Problem requirements: Print all of the records below again without a single difference.

Records provided:
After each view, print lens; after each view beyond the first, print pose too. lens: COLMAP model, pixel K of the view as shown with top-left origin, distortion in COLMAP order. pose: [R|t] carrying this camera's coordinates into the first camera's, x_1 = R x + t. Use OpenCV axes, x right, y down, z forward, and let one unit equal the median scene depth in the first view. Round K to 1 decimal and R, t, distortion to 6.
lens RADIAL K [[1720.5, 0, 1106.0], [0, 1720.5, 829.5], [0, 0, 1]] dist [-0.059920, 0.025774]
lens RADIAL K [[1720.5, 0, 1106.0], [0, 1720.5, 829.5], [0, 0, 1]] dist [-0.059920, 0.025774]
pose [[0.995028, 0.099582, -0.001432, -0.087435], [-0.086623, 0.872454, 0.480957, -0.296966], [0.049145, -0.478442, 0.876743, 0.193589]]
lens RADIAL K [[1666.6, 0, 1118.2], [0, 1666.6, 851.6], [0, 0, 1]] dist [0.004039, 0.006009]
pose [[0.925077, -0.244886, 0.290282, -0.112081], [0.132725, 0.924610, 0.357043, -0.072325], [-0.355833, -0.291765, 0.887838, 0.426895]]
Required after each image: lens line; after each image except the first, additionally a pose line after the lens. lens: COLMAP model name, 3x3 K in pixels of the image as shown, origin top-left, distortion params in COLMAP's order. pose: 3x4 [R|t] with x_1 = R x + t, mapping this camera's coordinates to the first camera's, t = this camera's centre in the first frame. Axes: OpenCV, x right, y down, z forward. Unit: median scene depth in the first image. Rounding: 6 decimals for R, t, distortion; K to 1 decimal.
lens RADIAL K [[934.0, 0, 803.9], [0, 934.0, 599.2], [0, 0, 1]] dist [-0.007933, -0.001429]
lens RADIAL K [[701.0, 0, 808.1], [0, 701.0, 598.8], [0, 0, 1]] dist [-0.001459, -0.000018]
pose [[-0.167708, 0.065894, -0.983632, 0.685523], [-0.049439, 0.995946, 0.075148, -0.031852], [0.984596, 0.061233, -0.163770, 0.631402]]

Solution for this problem:
After each view, print lens; after each view beyond the first, print pose too. lens: COLMAP model, pixel K of the view as shown with top-left origin, distortion in COLMAP order. pose: [R|t] carrying this camera's coordinates into the first camera's, x_1 = R x + t. Use OpenCV axes, x right, y down, z forward, and let one unit equal the median scene depth in the first view. Round K to 1 decimal and R, t, distortion to 6.
lens RADIAL K [[1720.5, 0, 1106.0], [0, 1720.5, 829.5], [0, 0, 1]] dist [-0.059920, 0.025774]
lens RADIAL K [[1720.5, 0, 1106.0], [0, 1720.5, 829.5], [0, 0, 1]] dist [-0.059920, 0.025774]
pose [[0.995028, 0.099582, -0.001432, -0.087435], [-0.086623, 0.872454, 0.480957, -0.296966], [0.049145, -0.478442, 0.876743, 0.193589]]
lens RADIAL K [[1666.6, 0, 1118.2], [0, 1666.6, 851.6], [0, 0, 1]] dist [0.004039, 0.006009]
pose [[0.925077, -0.244886, 0.290282, -0.112081], [0.132725, 0.924610, 0.357043, -0.072325], [-0.355833, -0.291765, 0.887838, 0.426895]]
Required after each image: lens line; after each image except the first, additionally a pose line after the lens. lens: COLMAP model name, 3x3 K in pixels of the image as shown, origin top-left, distortion params in COLMAP's order. pose: 3x4 [R|t] with x_1 = R x + t, mapping this camera's coordinates to the first camera's, t = this camera's centre in the first frame. Axes: OpenCV, x right, y down, z forward. Unit: median scene depth in the first image. Rounding: 6 decimals for R, t, distortion; K to 1 decimal.
lens RADIAL K [[934.0, 0, 803.9], [0, 934.0, 599.2], [0, 0, 1]] dist [-0.007933, -0.001429]
lens RADIAL K [[701.0, 0, 808.1], [0, 701.0, 598.8], [0, 0, 1]] dist [-0.001459, -0.000018]
pose [[-0.167708, 0.065894, -0.983632, 0.685523], [-0.049439, 0.995946, 0.075148, -0.031852], [0.984596, 0.061233, -0.163770, 0.631402]]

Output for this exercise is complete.